#### WHAT IS REQUIRED
Starting at the line containing "Health Tests" and ending at the line containing "Protect cells from", transcribe the listing below exactly. Keep both end lines, skip the pictures, and copy nothing else.

#### MATERIAL PROVIDED
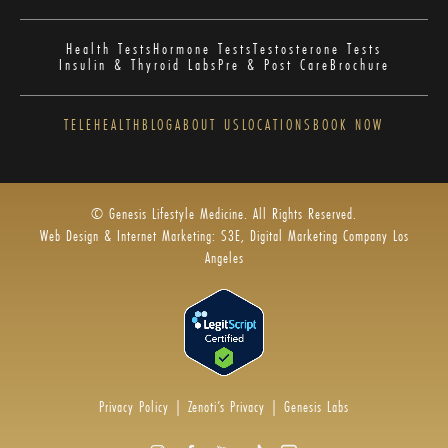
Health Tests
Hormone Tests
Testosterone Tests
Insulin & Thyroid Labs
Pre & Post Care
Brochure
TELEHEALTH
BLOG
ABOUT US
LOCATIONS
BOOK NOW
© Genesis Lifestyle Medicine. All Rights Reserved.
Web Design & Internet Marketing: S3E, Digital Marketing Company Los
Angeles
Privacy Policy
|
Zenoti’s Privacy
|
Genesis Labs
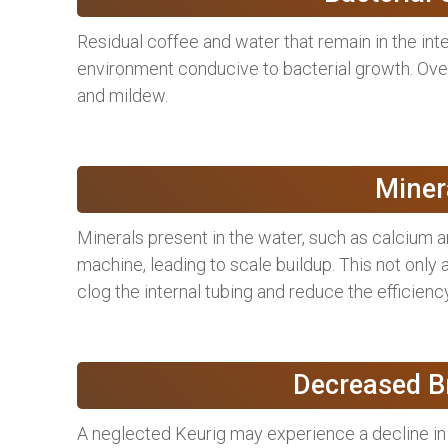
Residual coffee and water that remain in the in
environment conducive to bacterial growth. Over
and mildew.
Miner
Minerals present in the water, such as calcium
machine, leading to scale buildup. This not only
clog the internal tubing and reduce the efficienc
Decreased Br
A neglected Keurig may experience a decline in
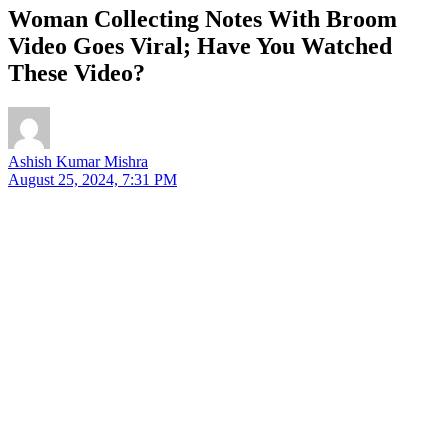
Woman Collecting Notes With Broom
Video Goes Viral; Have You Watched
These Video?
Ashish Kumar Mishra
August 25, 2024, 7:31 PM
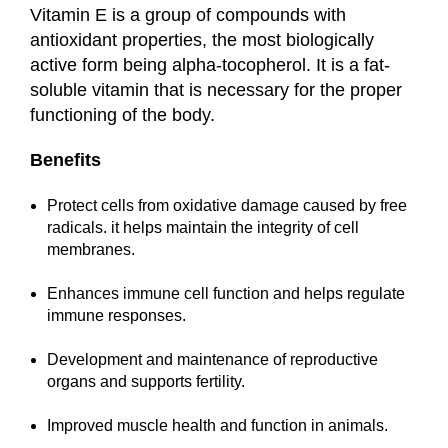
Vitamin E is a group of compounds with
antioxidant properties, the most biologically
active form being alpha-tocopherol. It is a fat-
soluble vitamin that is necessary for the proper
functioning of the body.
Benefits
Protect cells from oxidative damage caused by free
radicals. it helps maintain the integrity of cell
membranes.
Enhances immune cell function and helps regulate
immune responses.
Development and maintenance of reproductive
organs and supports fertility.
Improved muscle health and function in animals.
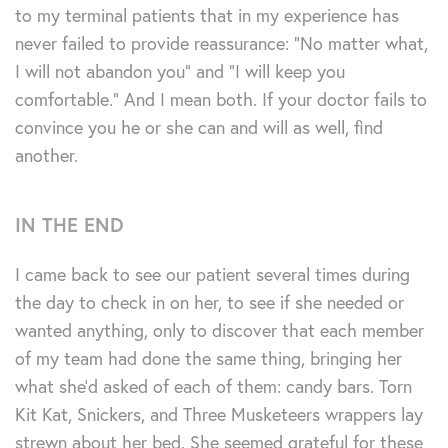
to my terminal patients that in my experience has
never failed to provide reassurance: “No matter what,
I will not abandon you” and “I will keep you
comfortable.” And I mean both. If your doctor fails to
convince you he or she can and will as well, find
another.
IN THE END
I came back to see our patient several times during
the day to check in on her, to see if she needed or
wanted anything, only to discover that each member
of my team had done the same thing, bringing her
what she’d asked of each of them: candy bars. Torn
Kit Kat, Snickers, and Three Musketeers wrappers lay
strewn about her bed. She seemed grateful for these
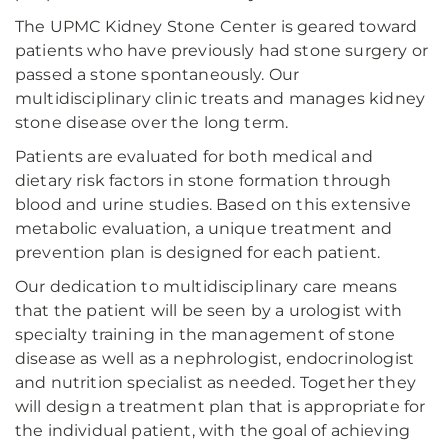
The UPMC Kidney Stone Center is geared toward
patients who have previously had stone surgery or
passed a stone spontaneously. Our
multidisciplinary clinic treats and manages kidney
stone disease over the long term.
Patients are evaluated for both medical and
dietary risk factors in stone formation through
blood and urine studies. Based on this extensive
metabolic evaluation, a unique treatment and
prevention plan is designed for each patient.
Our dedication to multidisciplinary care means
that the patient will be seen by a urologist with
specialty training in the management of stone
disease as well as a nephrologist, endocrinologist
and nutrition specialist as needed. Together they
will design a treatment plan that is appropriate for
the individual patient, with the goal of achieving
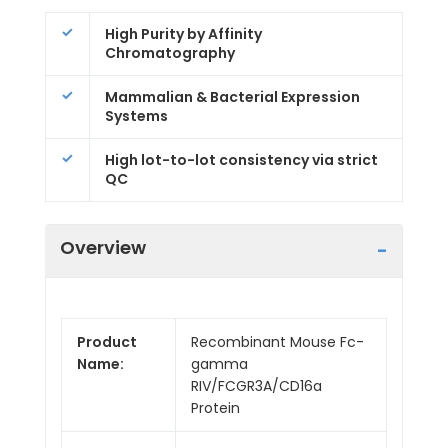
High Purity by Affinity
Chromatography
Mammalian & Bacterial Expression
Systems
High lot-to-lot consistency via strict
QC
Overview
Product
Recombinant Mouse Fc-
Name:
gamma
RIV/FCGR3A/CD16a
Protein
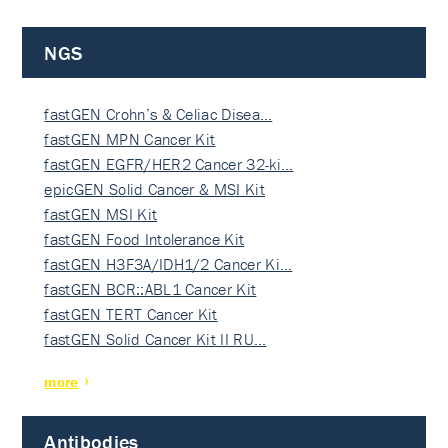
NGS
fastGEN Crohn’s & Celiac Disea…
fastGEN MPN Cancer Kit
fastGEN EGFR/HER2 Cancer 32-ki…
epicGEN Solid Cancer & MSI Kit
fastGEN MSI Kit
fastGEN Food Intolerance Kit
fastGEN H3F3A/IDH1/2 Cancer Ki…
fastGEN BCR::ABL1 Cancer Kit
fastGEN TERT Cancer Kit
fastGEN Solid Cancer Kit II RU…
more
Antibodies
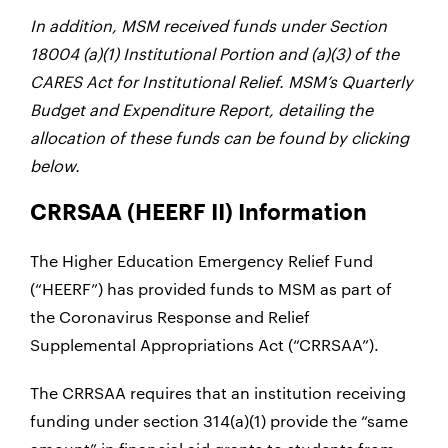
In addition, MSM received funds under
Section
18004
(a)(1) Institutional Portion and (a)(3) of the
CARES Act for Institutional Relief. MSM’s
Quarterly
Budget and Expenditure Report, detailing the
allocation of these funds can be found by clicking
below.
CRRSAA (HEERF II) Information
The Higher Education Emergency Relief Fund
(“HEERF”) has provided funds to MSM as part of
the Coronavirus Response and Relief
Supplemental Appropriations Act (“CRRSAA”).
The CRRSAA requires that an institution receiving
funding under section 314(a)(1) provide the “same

--

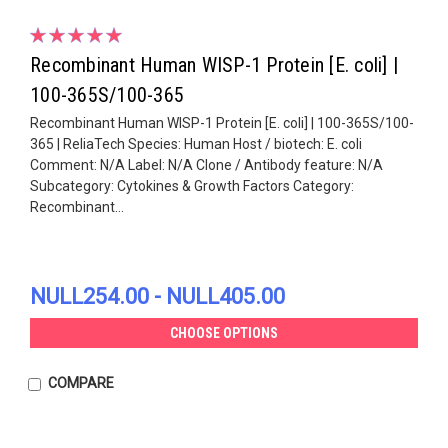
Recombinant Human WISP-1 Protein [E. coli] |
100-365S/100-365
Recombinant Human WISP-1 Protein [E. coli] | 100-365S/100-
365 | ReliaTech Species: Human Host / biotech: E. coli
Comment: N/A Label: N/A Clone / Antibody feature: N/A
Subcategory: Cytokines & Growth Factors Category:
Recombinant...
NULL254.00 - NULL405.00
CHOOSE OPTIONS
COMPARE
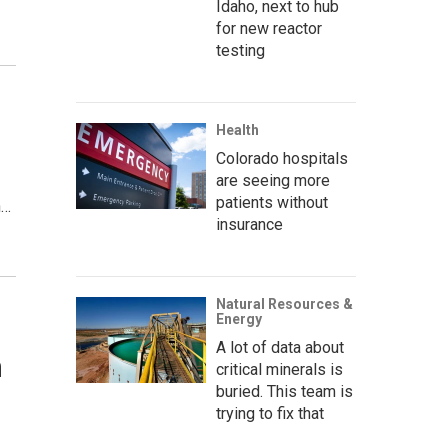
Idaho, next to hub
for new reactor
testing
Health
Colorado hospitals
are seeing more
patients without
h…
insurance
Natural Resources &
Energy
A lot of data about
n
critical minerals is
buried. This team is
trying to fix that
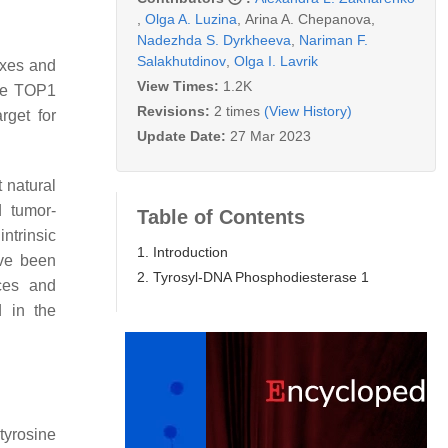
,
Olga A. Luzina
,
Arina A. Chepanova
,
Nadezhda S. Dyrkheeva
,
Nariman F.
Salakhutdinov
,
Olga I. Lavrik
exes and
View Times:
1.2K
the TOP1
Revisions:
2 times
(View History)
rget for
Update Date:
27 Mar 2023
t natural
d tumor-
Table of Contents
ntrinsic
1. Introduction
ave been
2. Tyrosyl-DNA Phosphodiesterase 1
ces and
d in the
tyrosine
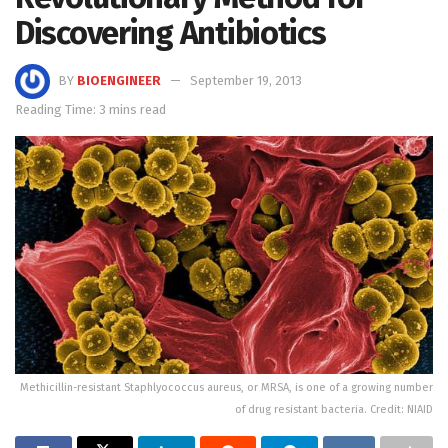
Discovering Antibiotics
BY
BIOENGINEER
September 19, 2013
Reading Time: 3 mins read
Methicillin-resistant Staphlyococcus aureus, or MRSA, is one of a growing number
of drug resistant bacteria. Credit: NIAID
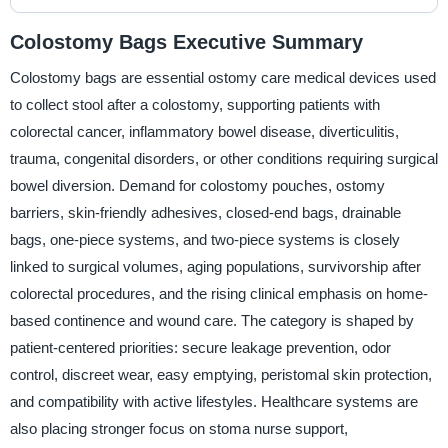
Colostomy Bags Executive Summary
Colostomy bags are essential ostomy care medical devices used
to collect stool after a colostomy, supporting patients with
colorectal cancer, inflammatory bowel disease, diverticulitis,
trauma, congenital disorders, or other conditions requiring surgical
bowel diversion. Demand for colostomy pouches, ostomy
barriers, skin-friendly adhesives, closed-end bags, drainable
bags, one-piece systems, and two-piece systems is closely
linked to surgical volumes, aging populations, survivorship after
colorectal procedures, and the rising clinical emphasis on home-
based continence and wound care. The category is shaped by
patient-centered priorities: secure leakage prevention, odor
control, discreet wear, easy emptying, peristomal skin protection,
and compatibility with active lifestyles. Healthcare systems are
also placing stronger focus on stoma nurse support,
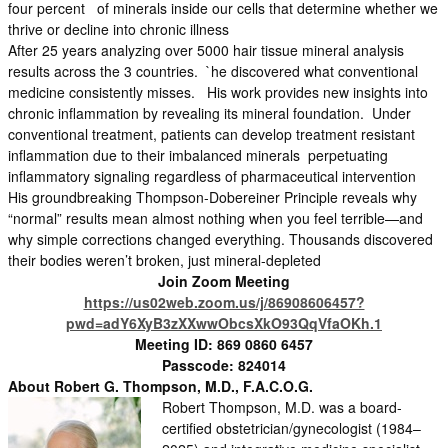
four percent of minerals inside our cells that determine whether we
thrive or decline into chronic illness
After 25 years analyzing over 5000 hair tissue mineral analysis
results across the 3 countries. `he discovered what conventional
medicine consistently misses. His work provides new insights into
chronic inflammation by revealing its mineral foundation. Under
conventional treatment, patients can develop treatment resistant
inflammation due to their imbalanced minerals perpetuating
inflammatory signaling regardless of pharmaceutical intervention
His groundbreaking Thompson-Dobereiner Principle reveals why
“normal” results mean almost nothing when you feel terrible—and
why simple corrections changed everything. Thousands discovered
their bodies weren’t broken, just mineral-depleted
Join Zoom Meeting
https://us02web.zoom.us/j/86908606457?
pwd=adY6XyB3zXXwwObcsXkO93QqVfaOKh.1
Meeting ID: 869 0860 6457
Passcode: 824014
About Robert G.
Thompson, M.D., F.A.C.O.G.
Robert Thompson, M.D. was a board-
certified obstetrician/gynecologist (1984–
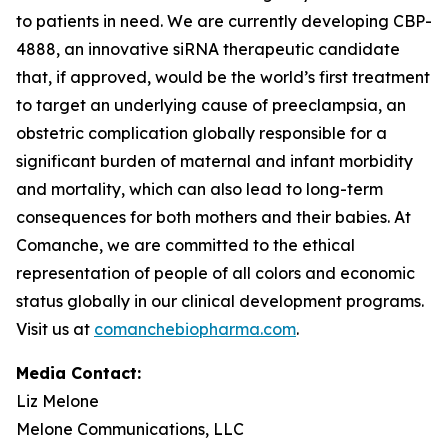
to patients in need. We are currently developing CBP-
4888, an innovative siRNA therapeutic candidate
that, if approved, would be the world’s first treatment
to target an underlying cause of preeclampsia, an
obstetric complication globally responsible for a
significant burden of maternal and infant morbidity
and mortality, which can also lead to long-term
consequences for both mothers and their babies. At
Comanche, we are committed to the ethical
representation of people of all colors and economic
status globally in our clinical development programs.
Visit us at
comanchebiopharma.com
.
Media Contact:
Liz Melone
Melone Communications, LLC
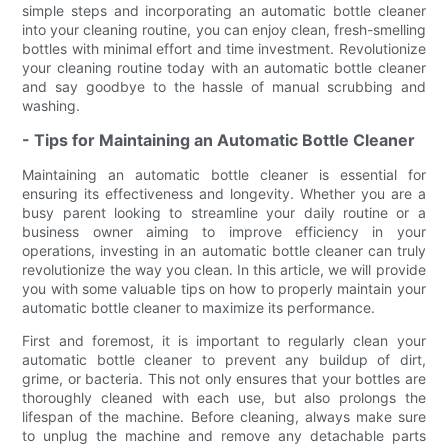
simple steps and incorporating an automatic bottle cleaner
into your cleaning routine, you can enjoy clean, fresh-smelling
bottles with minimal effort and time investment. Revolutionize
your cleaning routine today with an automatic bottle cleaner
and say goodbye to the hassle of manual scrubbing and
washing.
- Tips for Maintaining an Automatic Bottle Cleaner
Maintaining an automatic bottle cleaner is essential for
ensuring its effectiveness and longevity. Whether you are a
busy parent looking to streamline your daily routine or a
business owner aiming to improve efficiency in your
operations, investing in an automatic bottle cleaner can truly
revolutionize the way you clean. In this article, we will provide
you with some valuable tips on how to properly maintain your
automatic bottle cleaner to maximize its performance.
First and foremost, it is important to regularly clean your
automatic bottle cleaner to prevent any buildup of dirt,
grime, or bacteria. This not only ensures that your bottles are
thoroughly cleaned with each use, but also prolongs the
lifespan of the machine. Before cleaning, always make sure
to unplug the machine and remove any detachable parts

#### RESPONSE AREA
Health Tests
Hormone Tests
Testosterone Tests
Insulin & Thyroid Labs
Pre & Post Care
Brochure
TELEHEALTH
BLOG
ABOUT US
LOCATIONS
BOOK NOW
© Genesis Lifestyle Medicine. All Rights Reserved.
Web Design & Internet Marketing: S3E, Digital Marketing Company Los
Angeles
Privacy Policy
|
Zenoti’s Privacy
|
Genesis Labs
Residual coffee and water that remain in the in
environment conducive to bacterial growth. Over
and mildew.
Miner
Minerals present in the water, such as calcium
machine, leading to scale buildup. This not only
clog the internal tubing and reduce the efficienc
Decreased Br
A neglected Keurig may experience a decline in
Woman Collecting Notes With Broom
Video Goes Viral; Have You Watched
These Video?
Ashish Kumar Mishra
August 25, 2024, 7:31 PM
Vitamin E is a group of compounds with
antioxidant properties, the most biologically
active form being alpha-tocopherol. It is a fat-
soluble vitamin that is necessary for the proper
functioning of the body.
Benefits
Protect cells from oxidative damage caused by free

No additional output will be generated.